**How to complete this task:**
Your response should contain exactly the lines running from the one with "Education & Public Service" to the end of the data below, both included, and no pictures.

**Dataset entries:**
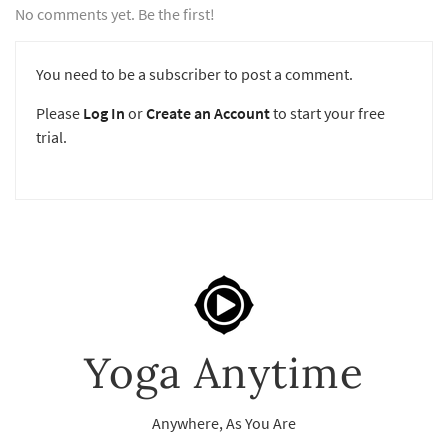
No comments yet. Be the first!
You need to be a subscriber to post a comment.
Please
Log In
or
Create an Account
to start your free
trial.
Yoga Anytime
Anywhere, As You Are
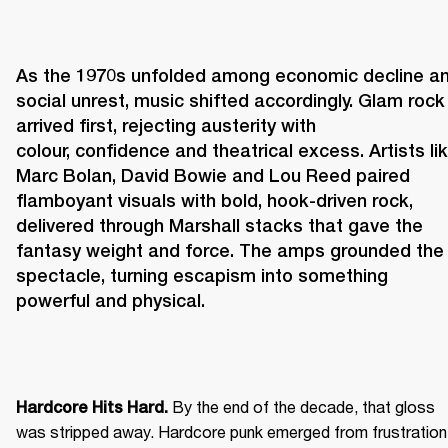
As the 1970s unfolded among economic decline an
social unrest, music shifted accordingly. Glam rock 
arrived first, rejecting austerity with 
colour, confidence and theatrical excess. Artists lik
Marc Bolan, David Bowie and Lou Reed paired 
flamboyant visuals with bold, hook-driven rock, 
delivered through Marshall stacks that gave the 
fantasy weight and force. The amps grounded the 
spectacle, turning escapism into something 
powerful and physical. 
 By the end of the decade, that gloss 
Hardcore Hits Hard.
was stripped away. Hardcore punk emerged from frustration 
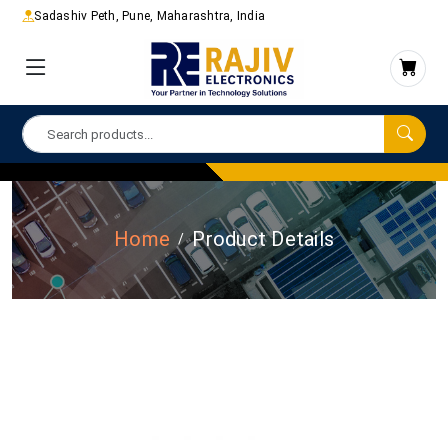
Sadashiv Peth, Pune, Maharashtra, India
Home
Product Details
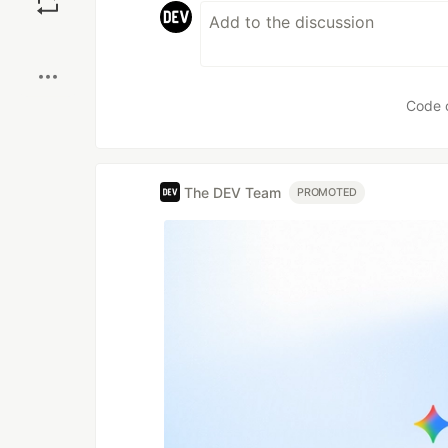
Boost
Code 
The DEV Team
PROMOTED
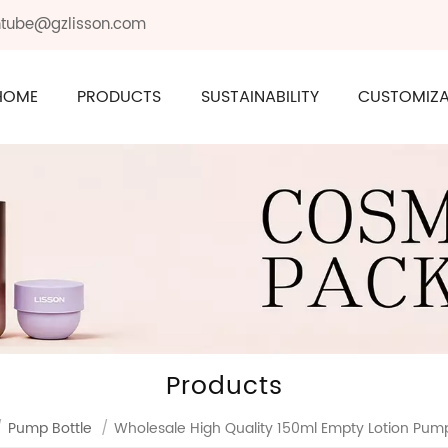
ontube@gzlisson.com
HOME
PRODUCTS
SUSTAINABILITY
CUSTOMIZA
Products
/
Pump Bottle
/
Wholesale High Quality 150ml Empty Lotion Pump 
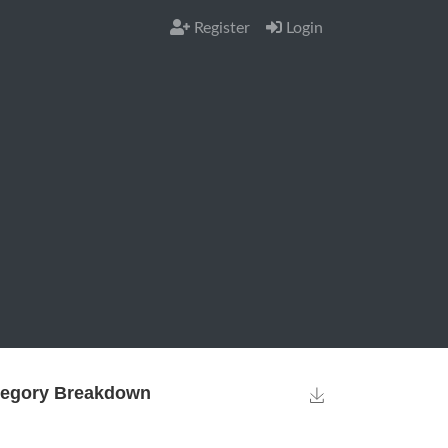
Register
Login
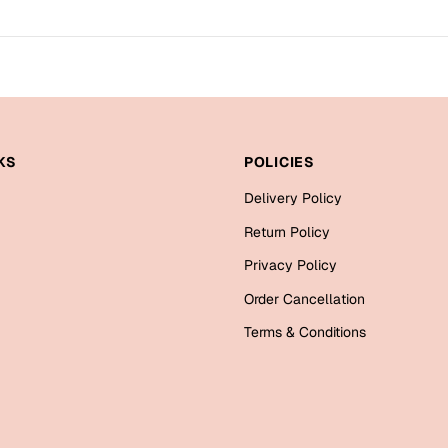
KS
POLICIES
Delivery Policy
Return Policy
Privacy Policy
Order Cancellation
Terms & Conditions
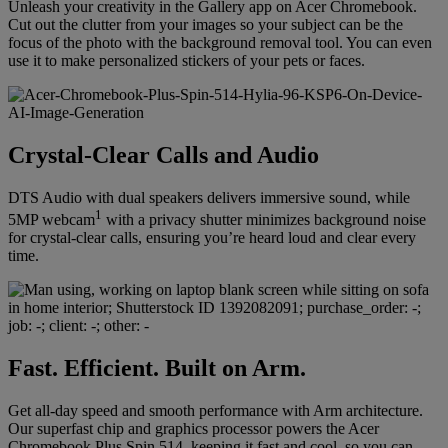
Unleash your creativity in the Gallery app on Acer Chromebook.
Cut out the clutter from your images so your subject can be the
focus of the photo with the background removal tool. You can even
use it to make personalized stickers of your pets or faces.
Crystal-Clear Calls and Audio
DTS Audio with dual speakers delivers immersive sound, while
1
5MP webcam
with a privacy shutter minimizes background noise
for crystal-clear calls, ensuring you’re heard loud and clear every
time.
Fast. Efficient. Built on Arm.
Get all-day speed and smooth performance with Arm architecture.
Our superfast chip and graphics processor powers the Acer
Chromebook Plus Spin 514, keeping it fast and cool, so you can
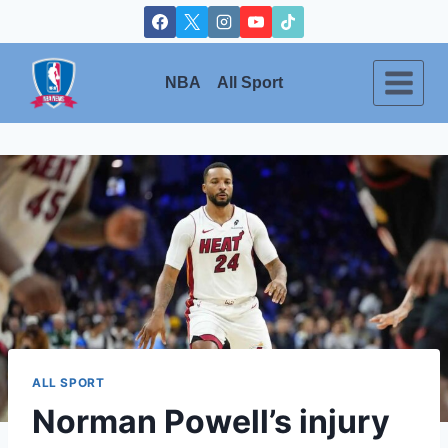
Skip
to
content
NBA
All Sport
ALL SPORT
Norman Powell’s injury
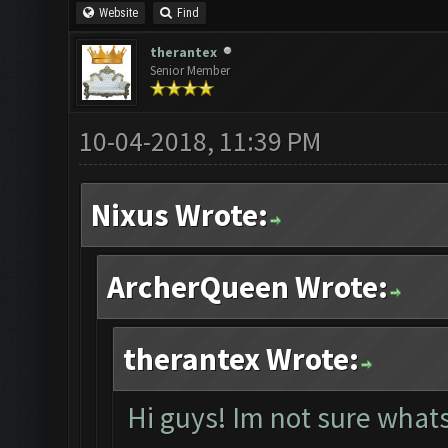
Website
Find
therantex
Senior Member
10-04-2018, 11:39 PM
Nixus Wrote:
ArcherQueen Wrote:
therantex Wrote:
Hi guys! Im not sure whats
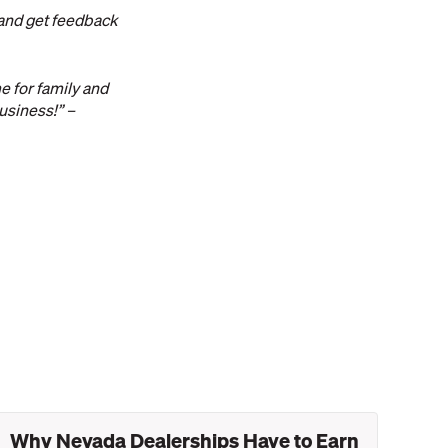
 and get feedback
e for family and
usiness!” –
Why Nevada Dealerships Have to Earn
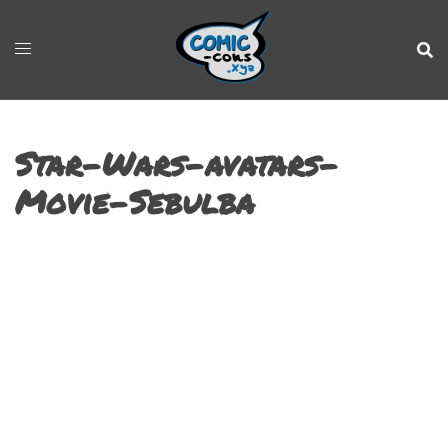
Star-Wars-avatars-
Movie-Sebulba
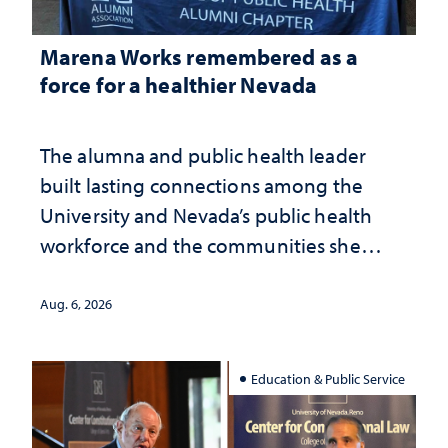
Marena Works remembered as a
force for a healthier Nevada
The alumna and public health leader
built lasting connections among the
University and Nevada’s public health
workforce and the communities she
served
Aug. 6, 2026
Education & Public Service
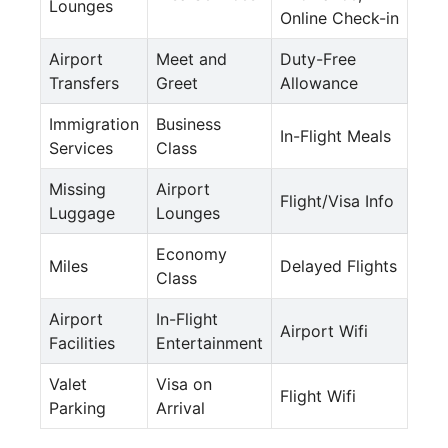
Lounges
Online Check-in
Airport
Meet and
Duty-Free
Transfers
Greet
Allowance
Immigration
Business
In-Flight Meals
Services
Class
Missing
Airport
Flight/Visa Info
Luggage
Lounges
Economy
Miles
Delayed Flights
Class
Airport
In-Flight
Airport Wifi
Facilities
Entertainment
Valet
Visa on
Flight Wifi
Parking
Arrival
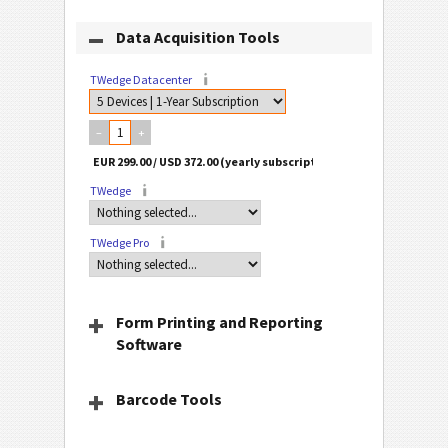
Data Acquisition Tools
TWedge Datacenter
–
+
TWedge
TWedge Pro
Form Printing and Reporting
Software
Barcode Tools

**Answer to this task:**
Education & Public Service
Lounges
Online Check-in
Airport
Meet and
Duty-Free
Transfers
Greet
Allowance
Immigration
Business
In-Flight Meals
Services
Class
Missing
Airport
Flight/Visa Info
Luggage
Lounges
Economy
Miles
Delayed Flights
Class
Airport
In-Flight
Airport Wifi
Facilities
Entertainment
Valet
Visa on
Flight Wifi
Parking
Arrival
Data Acquisition Tools
TWedge Datacenter
–
+
TWedge
TWedge Pro
Form Printing and Reporting
Software
Barcode Tools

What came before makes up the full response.